Music profile




The versatile musician and accomplished instrumentalist, Mihai Sturza, started his musical journey in 2000, when he had the fortune to study sitar and vocal music under Pt. Gopal Pathak. Pt. Gopal Pathak, a master in Sanskrit as well as in sitar, imparted his knowledge of music as well as mythology and philosophy, essential in understanding Indian classical music, deeply rooted in spirituality.
In 2003 he studied further harmonium under the famous violinist and composer Pt. Prabhakar Dhakde in Nagpur, Maharashtra, exponent of Patiala Gharana.
The trip to India inspired and expanded Mihai’s musical horizons and 2004 marks Mihai Sturza’s encounter with a new Indian instrument- bansuri (bamboo flute).
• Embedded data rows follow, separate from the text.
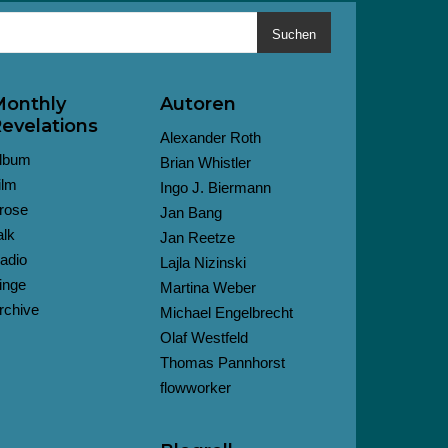
Suchen
onthly
Autoren
evelations
Alexander Roth
lbum
Brian Whistler
ilm
Ingo J. Biermann
rose
Jan Bang
alk
Jan Reetze
adio
Lajla Nizinski
inge
Martina Weber
rchive
Michael Engelbrecht
Olaf Westfeld
Thomas Pannhorst
flowworker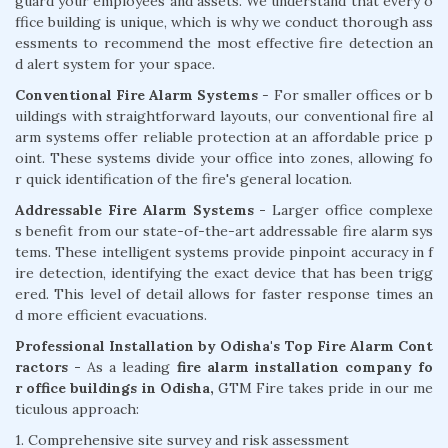
guard your employees and assets. We understand that every o
ffice building is unique, which is why we conduct thorough ass
essments to recommend the most effective fire detection an
d alert system for your space.
Conventional Fire Alarm Systems
- For smaller offices or b
uildings with straightforward layouts, our conventional fire al
arm systems offer reliable protection at an affordable price p
oint. These systems divide your office into zones, allowing fo
r quick identification of the fire's general location.
Addressable Fire Alarm Systems -
Larger office complexe
s benefit from our state-of-the-art addressable fire alarm sys
tems. These intelligent systems provide pinpoint accuracy in f
ire detection, identifying the exact device that has been trigg
ered. This level of detail allows for faster response times an
d more efficient evacuations.
Professional Installation by Odisha's Top Fire Alarm Cont
ractors -
As a leading
fire alarm installation company fo
r office buildings in Odisha,
GTM Fire takes pride in our me
ticulous approach:
1. Comprehensive site survey and risk assessment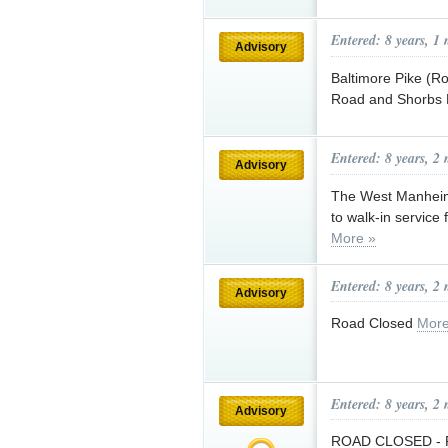
Entered: 8 years, 1
Advisory
Baltimore Pike (R
Road and Shorbs H
Entered: 8 years, 2
Advisory
The West Manheim T
to walk-in service
More »
Entered: 8 years, 2
Advisory
Road Closed
More
Entered: 8 years, 2
Advisory
ROAD CLOSED - Ple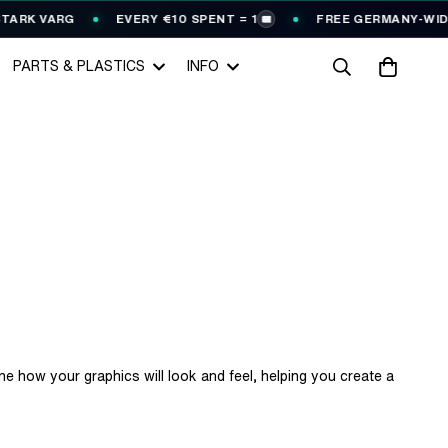
VARG
EVERY €10 SPENT = 1
FREE GERMANY-WIDE SHIPP
🎟️
PARTS & PLASTICS
INFO
ne how your graphics will look and feel, helping you create a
He therefore went in Bangalore, Karnataka, to get the finer points of bansuri with Shri Shaktidhar Iyer, a young maestro, disciple of the bansuri and shehnai legend Pt. Rajendra Prasanna, whom he met in Bangalore. Deeply immersed in the ocean of Indian classical music, Mihai Sturza approaches music humbly, taking every opportunity to learn and understand music, considering himself an eternal student of classical music, which stands like an endless ocean before him. He is recognized as one of the accomplished instrumentalists of the younger generation, mastering with equal grace the sitar and the bansuri, playing also tabla and harmonium.
He held hundreds of concerts in Romania and India, as well as in the whole Europe (France, Belgium, Spain, Germany, Italy, Austria, Hungary, etc ), with the musical group „Sangeet Lahari” (which he founded in 2001, playing vocal and harmonium). In 2003 he released the album „Ananda Lahari”. Since 2010 he had numerous concerts as a solo artist, playing bansuri as well as sitar. He was invited in China in 2014 where he toured 9 cities, playing bansuri.
He toured Romania in 2013 and 2016 with renowned artist Mahua Mukherjee, an exponent of Patiala Gharana, providing bansuri accompaniment.
The scientific training he was exposed to, his own self research which spans over a period of almost 20 years, blended with his dedication and commitment, make him one of the very few Indian classical artists of foreign origin, in the instrumental field (both sitar and bansuri).